CTGAN: Semantic-guided Conditional Texture Generator for 3D Shapes
Yi-Ting Pan, Chai-Rong Lee, Shu-Ho Fan, Jheng-Wei Su, Jia-Bin Huang, Yung-Yu Chuang, Hung-Kuo Chu
TL;DR
CTGAN addresses the challenge of producing high-fidelity, view-consistent textures for 3D shapes by conditioning texture generation on semantic segmentation maps and reference style images. It leverages StyleGAN2-ADA with a disentangled latent space split into structure and style components, learned via two encoders, and enforces semantic alignment through a coarse-to-fine structure encoder. A canonical-view texture atlas parameterizes textures across multiple views, and a three-stage training regime with L2, LPIPS, and MOCO losses yields state-of-the-art results on ShapeNet cars and FFHQ faces in both conditional and unconditional settings.

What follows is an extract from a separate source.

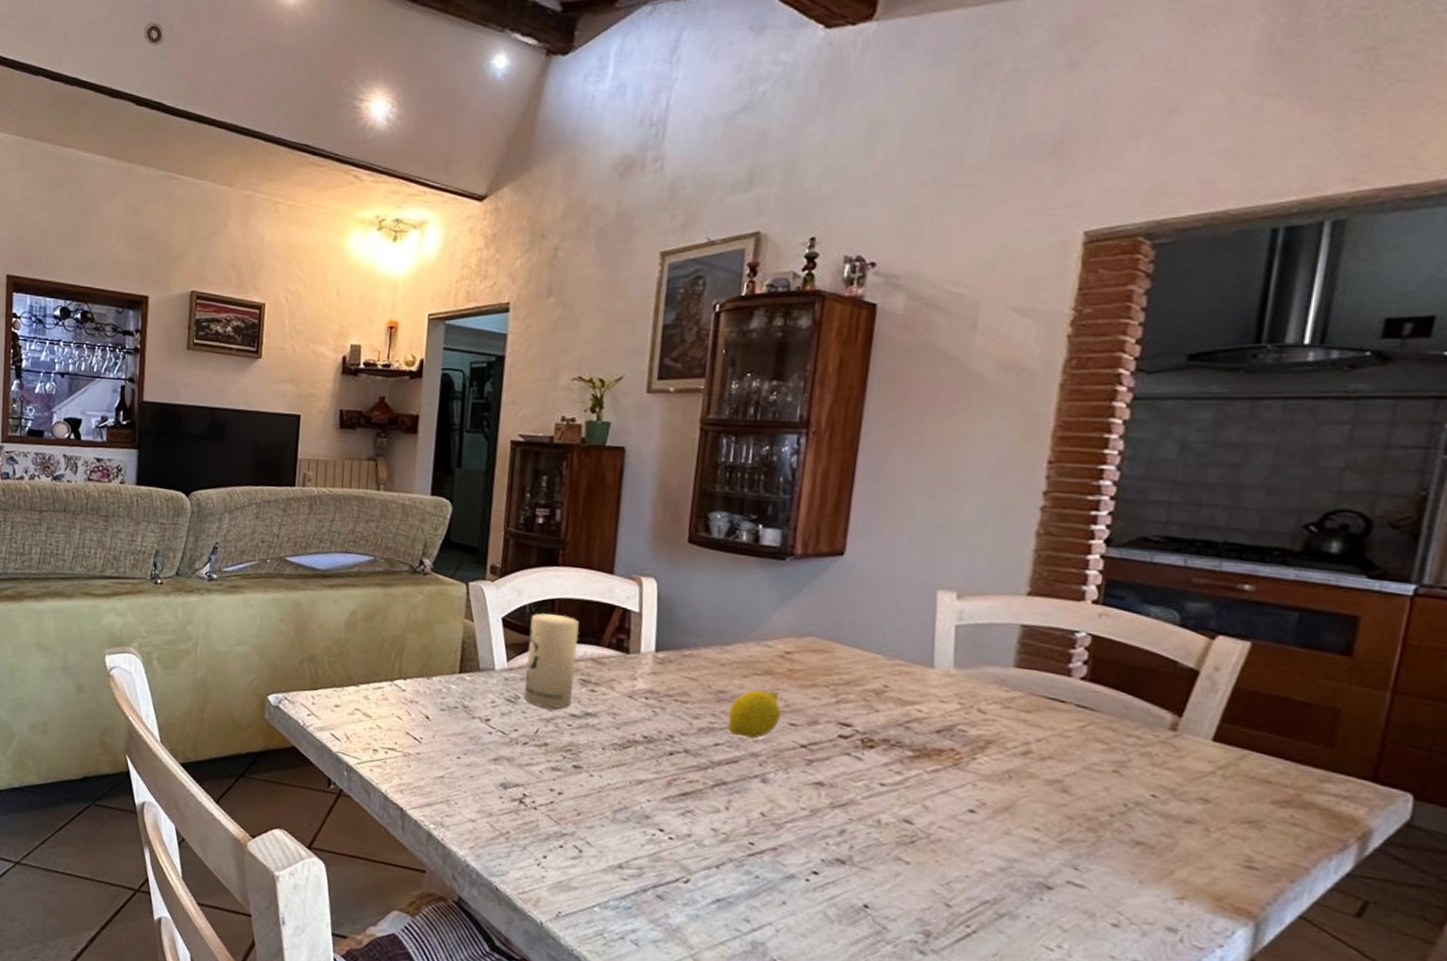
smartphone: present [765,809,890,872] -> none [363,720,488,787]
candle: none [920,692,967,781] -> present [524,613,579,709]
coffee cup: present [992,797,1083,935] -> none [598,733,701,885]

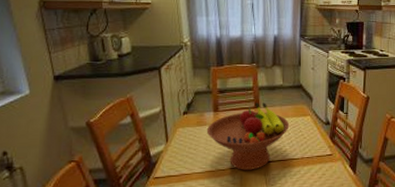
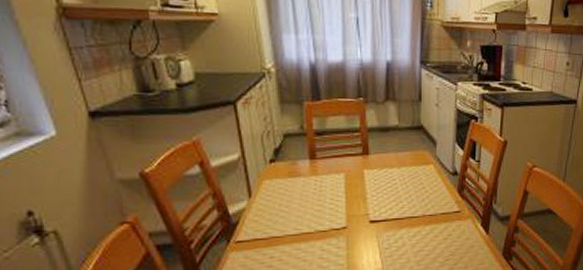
fruit bowl: present [206,103,290,170] -> none [301,148,408,231]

The work enables controllable, semantically guided texture synthesis for 3D objects, with practical impact for rapid, consistent texturing in games, films, and AR/VR pipelines, while noting limitations in handling occlusion and seams at view boundaries.
Abstract
The entertainment industry relies on 3D visual content to create immersive experiences, but traditional methods for creating textured 3D models can be time-consuming and subjective. Generative networks such as StyleGAN have advanced image synthesis, but generating 3D objects with high-fidelity textures is still not well explored, and existing methods have limitations. We propose the Semantic-guided Conditional Texture Generator (CTGAN), producing high-quality textures for 3D shapes that are consistent with the viewing angle while respecting shape semantics. CTGAN utilizes the disentangled nature of StyleGAN to finely manipulate the input latent codes, enabling explicit control over both the style and structure of the generated textures. A coarse-to-fine encoder architecture is introduced to enhance control over the structure of the resulting textures via input segmentation. Experimental results show that CTGAN outperforms existing methods on multiple quality metrics and achieves state-of-the-art performance on texture generation in both conditional and unconditional settings.